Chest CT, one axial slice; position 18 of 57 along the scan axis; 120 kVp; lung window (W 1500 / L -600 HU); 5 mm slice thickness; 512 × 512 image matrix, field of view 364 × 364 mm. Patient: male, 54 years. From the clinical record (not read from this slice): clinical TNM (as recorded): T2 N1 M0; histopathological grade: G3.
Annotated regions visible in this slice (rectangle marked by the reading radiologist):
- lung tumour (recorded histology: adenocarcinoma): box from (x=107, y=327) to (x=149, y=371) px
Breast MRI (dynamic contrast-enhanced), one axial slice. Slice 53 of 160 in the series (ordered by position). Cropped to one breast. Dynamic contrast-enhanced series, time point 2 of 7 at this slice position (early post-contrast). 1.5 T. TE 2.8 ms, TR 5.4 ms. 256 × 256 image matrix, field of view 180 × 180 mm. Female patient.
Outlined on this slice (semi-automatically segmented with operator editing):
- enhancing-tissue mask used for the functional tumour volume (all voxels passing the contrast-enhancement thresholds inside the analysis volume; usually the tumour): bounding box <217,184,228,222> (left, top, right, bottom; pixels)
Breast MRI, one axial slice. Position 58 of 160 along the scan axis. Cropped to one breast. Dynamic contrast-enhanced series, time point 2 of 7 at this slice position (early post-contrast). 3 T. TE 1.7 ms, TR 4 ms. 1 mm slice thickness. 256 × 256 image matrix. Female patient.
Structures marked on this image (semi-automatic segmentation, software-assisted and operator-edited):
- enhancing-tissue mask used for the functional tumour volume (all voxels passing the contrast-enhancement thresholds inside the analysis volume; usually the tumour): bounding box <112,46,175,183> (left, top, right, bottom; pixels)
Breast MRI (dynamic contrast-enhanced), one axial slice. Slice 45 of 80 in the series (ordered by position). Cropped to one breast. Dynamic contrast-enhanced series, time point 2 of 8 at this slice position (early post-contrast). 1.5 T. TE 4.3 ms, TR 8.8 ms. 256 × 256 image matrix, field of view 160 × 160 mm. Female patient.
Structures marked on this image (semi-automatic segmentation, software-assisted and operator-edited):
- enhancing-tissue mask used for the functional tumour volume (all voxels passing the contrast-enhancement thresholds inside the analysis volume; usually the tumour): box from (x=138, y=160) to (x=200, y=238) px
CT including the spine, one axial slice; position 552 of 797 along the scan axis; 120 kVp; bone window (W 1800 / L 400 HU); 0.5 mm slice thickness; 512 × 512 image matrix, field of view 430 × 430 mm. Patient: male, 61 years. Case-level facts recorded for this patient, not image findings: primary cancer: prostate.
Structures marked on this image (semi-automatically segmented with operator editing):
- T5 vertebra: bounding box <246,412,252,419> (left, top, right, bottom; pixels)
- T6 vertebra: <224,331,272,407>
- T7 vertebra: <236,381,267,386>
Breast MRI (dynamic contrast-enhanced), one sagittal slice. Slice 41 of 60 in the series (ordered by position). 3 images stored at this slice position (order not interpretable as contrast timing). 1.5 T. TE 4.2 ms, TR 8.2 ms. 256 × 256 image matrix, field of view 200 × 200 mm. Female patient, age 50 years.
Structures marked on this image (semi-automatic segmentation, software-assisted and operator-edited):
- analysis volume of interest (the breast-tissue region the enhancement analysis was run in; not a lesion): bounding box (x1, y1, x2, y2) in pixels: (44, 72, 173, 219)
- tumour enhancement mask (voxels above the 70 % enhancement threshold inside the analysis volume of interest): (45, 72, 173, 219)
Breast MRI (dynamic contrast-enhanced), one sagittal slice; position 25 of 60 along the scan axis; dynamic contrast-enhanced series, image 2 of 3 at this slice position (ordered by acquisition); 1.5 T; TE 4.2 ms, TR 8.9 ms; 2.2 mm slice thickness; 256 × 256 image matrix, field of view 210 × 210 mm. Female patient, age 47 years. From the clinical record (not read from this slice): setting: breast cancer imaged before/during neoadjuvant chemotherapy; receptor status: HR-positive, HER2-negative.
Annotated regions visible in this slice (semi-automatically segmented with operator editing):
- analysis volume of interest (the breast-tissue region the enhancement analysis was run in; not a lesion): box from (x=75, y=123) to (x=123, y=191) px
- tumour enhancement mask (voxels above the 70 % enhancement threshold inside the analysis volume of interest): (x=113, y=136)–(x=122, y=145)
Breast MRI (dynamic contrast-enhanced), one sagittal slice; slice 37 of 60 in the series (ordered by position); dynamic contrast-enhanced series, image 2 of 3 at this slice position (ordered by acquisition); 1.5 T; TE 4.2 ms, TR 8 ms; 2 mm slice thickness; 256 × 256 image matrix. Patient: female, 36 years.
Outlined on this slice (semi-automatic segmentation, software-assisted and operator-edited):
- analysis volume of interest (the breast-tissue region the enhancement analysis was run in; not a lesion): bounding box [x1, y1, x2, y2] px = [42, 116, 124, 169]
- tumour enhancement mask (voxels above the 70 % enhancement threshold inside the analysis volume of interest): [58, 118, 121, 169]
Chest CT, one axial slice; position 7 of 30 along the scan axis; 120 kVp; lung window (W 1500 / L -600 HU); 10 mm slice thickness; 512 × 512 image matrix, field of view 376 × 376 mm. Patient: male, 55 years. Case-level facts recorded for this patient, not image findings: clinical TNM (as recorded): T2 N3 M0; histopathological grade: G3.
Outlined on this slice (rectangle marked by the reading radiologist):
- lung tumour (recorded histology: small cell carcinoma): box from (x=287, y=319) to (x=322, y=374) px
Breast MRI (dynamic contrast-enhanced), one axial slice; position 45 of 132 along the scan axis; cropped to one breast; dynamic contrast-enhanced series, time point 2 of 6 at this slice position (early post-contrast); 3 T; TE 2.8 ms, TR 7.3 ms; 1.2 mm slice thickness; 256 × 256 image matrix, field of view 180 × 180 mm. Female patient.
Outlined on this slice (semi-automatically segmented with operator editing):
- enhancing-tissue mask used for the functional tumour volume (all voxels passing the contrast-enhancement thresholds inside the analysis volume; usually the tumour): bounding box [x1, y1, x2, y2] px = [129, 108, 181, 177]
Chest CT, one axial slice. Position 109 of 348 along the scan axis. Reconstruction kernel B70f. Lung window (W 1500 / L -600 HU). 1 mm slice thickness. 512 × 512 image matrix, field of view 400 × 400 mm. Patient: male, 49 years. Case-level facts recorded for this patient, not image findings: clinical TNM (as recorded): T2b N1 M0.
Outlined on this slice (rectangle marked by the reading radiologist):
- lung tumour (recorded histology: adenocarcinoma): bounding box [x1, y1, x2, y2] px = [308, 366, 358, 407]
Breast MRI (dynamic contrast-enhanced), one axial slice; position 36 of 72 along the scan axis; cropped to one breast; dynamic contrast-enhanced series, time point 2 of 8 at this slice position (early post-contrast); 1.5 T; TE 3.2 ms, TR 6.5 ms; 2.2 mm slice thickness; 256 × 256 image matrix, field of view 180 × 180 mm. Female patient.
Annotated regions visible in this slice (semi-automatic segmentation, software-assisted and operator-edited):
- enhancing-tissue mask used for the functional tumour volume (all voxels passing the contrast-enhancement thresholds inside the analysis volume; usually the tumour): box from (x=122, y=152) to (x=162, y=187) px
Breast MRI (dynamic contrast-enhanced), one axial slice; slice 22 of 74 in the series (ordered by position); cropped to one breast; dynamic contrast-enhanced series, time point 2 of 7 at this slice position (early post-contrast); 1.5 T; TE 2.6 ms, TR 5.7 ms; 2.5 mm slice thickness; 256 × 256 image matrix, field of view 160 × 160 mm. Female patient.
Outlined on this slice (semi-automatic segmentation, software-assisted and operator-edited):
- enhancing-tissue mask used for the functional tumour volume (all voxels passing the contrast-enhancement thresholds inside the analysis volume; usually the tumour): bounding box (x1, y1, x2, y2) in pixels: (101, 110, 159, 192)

---

== Task instructions ==
Starting at the first line of the listing, retype every line up to and including the one with "Annotated regions visible in this slice (rectangle".

== Solution ==
Chest CT, one axial slice; position 18 of 57 along the scan axis; 120 kVp; lung window (W 1500 / L -600 HU); 5 mm slice thickness; 512 × 512 image matrix, field of view 364 × 364 mm. Patient: male, 54 years. From the clinical record (not read from this slice): clinical TNM (as recorded): T2 N1 M0; histopathological grade: G3.
Annotated regions visible in this slice (rectangle marked by the reading radiologist):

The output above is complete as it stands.